The inaugural album for the short-lived but memorable Latin soul label, Speed, Take A Trip Pussycat is really two albums in one. One half featured bandleader Luis Aviles in charge of Spanish language Afro-Cuban guaguancos and boleros. Arguably more significant was the under-recognized songwriting and arranger pair of Bobby Marin and Louis Ramirez who handled all of the English language boogaloo songs such as “Take A Trip,” “Pussycat” and the unexpectedly funky “(I’ll Be A) Happy Man.” For their half, Marin and Ramirez laid out all manner of sexual and drug innuendo and the cover even featured a naked woman hidden within its seemingly abstract image; not your average boogaloo LP in the least. 

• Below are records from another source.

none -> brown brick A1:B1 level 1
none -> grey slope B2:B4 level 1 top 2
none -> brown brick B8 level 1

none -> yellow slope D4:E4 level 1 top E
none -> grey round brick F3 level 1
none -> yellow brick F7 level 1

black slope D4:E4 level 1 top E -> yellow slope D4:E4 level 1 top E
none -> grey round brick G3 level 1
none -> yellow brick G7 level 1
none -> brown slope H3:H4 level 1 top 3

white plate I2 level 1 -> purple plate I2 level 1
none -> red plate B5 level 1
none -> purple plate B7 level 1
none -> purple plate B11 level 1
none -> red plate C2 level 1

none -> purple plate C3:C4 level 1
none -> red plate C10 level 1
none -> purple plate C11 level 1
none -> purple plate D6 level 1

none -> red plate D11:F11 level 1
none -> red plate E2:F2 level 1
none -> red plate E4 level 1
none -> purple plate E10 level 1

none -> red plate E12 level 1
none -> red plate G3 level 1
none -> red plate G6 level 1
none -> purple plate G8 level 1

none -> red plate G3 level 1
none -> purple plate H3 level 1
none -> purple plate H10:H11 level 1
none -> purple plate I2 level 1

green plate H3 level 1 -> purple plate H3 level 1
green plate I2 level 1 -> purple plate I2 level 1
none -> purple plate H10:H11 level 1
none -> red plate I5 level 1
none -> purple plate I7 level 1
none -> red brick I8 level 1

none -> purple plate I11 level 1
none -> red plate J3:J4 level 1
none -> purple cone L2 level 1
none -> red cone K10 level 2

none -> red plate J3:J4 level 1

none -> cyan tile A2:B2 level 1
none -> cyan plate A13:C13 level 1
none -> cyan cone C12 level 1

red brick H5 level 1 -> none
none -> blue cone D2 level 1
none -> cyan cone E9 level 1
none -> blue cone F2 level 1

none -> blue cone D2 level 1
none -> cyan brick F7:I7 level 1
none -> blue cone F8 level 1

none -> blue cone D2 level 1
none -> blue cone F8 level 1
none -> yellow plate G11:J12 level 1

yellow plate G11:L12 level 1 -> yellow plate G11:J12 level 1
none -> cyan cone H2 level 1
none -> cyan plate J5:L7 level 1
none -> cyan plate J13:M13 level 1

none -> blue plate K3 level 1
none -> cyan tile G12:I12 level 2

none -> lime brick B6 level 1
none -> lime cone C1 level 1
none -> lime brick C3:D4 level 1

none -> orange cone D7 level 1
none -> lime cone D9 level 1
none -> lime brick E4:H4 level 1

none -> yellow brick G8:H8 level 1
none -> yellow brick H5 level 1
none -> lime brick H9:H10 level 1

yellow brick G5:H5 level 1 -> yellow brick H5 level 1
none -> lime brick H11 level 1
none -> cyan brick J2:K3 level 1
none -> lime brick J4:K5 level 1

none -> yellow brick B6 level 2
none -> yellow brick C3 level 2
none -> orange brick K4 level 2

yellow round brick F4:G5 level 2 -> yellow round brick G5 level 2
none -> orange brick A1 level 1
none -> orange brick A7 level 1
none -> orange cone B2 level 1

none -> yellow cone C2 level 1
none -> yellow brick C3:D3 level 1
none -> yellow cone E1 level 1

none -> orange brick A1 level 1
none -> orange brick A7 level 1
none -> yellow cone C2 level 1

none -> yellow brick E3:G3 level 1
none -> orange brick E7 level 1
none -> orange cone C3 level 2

I Like It Like That (A Mi Me Gusta Asi)

Pete Rodriguez
I Like It Like That (A Mi Me Gusta Asi) cover

Though the Latin boogaloo era produced any number of chart-topping classics — the Joe Cuba Sextet’s “Bang Bang” or “Boogaloo Blues” by Johnny Colón for example — if you had to choose one definitive hit, it’s hard to deny Pete Rodriguez’s “I Like It Like That” that honor. It has a perfect slow burn build-up that culminates in a rollicking, hook built around a driving piano montuno and that memorable chorus lead by Tony Pabon, singing in English. Yet, it’d be a wild mistake to suggest Rodriguez was a “one hit wonder.” On this LP alone, songs like “Micaela” and “3 and 1” are stellar Spanish-language boogaloos while “Pete’s Madness” is a jazzy descarga cooker.  

Champagne

Eddie Palmieri
Champagne cover

Champagne’s first song, “Ay Qué Rico,” opens with someone asking “como, Palmieri, boogaloo?” i.e. “what, Palmieri, a boogaloo?” It’s a sly way of referencing how the Latin jazz pianist and future salsa star had famously dismissed boogaloo as “bubblegum” and yet, on this 1968 album, Palmieri is either bending to the demands of the market or perhaps just trolling listeners. Either way, Palmieri proved himself more than capable of cooking up Latin soul on his terms as on the slinky “Ay Qué Rico” and the album’s big stomper, “Twist Africano,” but the album’s more traditional Afro-Cuban stylings are equally compelling, especially the six minute son montuno closer, “Si Las Nenas Me Dejan, Que.”  

Acid

Ray Barretto
Acid cover

Unlike other older New York Latin music stars who rejected the boogaloo explosion of the mid-‘60s as “bubblegum,” Ray Barretto took to Latin soul with aplomb, resulting in one of the era’s most sophisticated albums. The veteran bandleader’s musical experience shines on Acid, infusing jazz touches into the hypnotic title song and “Espiritu Libre” while showing his younger peers that he too can dance with boogaloo styles on tracks like “The Soul Drummers” and “El Nuevo Barretto.”

Hey Sister

Monguito Santamaría
Hey Sister cover

The son of Latin music giant Mongo Santamaria, Monguito Santamaria enjoyed a short but memorable career in the Latin soul era of the mid/late 1960s. The second of three LPs he recorded with Fania, Hey Sister was the most memorable of the trio, riding on the strength of now-classic boogaloo tracks such as the aptly named “Groovetime” and the lively title track that clearly borrows its opening riff from the Beatles’ “Day Tripper.”